You may notice you’re spending more time in front of the computer or TV screen while staying at home amid the COVID-19 pandemic. Whether it’s the end of a long workday or after a day of streaming TV shows, your body and brain may be ready for a break. You may not realize that your eyes need one, too.
What is Computer Vision Syndrome?
Computer Vision Syndrome, also referred to as Digital Eye Strain, is a group of eye discomfort issues and vision problems may result from prolonged digital screen use. The issue can be diagnosed through a comprehensive eye examination. Fifty-nine percent of American adults report experiencing symptoms of digital eye strain, which includes:
- Red, dry eyes
- Double or blurred vision
- Neck and shoulder pain
The symptoms may be caused by issues such as poor lighting, screen glare, uncorrected vision problems or improper desk configurations. While it does not cause permanent eye damage, the condition puts a strain on a vitally important part of your body.

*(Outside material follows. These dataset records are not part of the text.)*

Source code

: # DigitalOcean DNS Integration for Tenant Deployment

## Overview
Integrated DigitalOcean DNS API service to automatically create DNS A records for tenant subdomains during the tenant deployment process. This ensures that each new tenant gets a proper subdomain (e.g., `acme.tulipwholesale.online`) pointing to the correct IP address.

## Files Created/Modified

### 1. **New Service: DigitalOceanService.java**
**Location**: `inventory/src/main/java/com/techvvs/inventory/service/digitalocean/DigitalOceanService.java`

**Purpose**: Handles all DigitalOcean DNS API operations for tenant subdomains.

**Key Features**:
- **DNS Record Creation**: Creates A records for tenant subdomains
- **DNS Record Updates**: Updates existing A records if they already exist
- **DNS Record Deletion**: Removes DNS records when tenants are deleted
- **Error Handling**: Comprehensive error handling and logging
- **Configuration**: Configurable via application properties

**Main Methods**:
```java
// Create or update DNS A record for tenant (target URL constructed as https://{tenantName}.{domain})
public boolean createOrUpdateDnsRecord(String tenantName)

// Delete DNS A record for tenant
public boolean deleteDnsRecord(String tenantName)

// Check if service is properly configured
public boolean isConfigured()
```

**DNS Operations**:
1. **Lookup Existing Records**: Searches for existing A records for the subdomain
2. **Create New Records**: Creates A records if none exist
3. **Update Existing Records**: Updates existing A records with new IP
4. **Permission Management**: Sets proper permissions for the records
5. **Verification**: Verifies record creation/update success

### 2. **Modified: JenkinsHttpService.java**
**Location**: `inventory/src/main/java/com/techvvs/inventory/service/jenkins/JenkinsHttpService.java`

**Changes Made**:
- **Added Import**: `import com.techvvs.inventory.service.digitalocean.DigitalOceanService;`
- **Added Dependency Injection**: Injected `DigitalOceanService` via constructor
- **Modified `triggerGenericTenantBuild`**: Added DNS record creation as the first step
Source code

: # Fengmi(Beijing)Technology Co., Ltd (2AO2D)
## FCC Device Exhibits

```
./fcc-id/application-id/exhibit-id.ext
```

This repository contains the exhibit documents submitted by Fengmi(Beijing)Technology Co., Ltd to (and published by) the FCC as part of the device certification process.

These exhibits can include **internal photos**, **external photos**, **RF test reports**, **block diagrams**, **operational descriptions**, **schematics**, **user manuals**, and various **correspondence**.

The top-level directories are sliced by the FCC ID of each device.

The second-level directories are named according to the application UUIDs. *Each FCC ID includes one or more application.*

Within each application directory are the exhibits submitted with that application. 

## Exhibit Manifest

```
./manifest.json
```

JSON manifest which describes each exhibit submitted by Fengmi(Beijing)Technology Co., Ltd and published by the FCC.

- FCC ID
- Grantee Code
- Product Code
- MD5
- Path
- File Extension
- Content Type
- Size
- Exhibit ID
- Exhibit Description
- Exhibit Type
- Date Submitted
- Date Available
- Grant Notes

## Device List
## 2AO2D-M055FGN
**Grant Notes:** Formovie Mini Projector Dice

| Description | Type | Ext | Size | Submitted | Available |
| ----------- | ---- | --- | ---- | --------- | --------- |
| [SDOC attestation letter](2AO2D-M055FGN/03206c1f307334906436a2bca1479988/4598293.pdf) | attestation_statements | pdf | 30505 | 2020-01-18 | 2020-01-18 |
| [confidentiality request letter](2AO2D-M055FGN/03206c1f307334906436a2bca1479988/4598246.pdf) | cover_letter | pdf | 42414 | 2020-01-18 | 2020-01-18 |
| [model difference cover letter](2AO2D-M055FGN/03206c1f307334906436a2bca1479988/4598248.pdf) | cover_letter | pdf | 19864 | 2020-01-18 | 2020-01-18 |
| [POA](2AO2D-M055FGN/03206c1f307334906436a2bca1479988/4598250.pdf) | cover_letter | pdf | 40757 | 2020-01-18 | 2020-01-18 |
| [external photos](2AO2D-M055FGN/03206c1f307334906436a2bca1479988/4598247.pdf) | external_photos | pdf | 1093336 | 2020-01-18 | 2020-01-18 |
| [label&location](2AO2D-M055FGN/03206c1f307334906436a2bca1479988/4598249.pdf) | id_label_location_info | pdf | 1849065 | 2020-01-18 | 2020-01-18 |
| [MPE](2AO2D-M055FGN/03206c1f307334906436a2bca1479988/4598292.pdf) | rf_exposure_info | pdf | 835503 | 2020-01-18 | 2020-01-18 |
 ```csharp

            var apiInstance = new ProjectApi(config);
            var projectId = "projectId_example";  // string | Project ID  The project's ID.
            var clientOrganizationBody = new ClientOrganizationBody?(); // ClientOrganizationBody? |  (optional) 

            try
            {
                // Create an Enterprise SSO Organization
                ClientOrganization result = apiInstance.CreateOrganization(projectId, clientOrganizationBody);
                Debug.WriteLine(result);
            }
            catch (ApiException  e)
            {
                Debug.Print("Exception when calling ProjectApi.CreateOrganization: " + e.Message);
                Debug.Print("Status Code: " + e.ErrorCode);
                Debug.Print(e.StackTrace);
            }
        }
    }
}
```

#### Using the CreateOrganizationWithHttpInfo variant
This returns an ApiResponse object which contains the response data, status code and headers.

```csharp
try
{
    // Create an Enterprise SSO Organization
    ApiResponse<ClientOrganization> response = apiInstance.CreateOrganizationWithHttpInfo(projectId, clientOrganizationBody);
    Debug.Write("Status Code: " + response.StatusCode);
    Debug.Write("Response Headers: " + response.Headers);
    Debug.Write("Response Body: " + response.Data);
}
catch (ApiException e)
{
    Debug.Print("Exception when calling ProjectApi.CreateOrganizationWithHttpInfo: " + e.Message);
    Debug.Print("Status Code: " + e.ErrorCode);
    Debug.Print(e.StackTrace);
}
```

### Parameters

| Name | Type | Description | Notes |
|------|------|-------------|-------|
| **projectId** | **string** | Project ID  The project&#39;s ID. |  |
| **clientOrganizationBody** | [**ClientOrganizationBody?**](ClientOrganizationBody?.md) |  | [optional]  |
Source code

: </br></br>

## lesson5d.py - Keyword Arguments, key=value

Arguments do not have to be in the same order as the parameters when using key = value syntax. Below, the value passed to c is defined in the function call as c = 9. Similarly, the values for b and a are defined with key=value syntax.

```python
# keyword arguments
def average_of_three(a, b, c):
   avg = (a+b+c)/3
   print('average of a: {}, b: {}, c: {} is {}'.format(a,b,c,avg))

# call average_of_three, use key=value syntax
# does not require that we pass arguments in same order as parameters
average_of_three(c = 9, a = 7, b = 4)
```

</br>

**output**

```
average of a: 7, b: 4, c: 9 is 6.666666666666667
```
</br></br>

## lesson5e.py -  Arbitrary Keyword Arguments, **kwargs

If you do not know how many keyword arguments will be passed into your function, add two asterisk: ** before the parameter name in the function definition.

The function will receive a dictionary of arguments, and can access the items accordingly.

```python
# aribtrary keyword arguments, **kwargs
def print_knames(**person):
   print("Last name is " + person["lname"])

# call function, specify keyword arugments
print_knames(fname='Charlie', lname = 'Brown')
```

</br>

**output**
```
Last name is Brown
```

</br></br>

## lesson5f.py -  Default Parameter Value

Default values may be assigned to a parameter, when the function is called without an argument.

Screen time is a fact of life for just about everyone, but there are ways to manage your eye health while using computers or mobile devices for work or play. Here are four tips to help you protect your eyes, as recommended by the American Optometric Association:
- Use the 20-20-20 rule and other rest tactics: Give your eyes some respite during the day. Set an alert to notify you after every 20 minutes of screen time. Take a 20-second break to look at something 20 feet away. While working, remember to blink frequently. If your eyes begin to feel strained, massage the area around them.
- Check the tech: Keep your device clean, install an anti-glare screen and set your monitor as bright as comfortable. If strain is becoming a problem, consult with your eye doctor about computer glasses that help optimize eyesight when looking at screens.
- Ensure proper workspace design: Pull down window shades around your screen when sunlight is bright. Make sure surrounding lighting is dim and balanced. You want to avoid harsh lighting that creates shadows on the screen.
- Visit the eye doctor: The National Institute of Occupational Safety and Health recommends that all computer users have an eye exam yearly. Find a local optometrist or ophthalmologist to consult about screen use and eye health, and check whether the provider works with your health plan.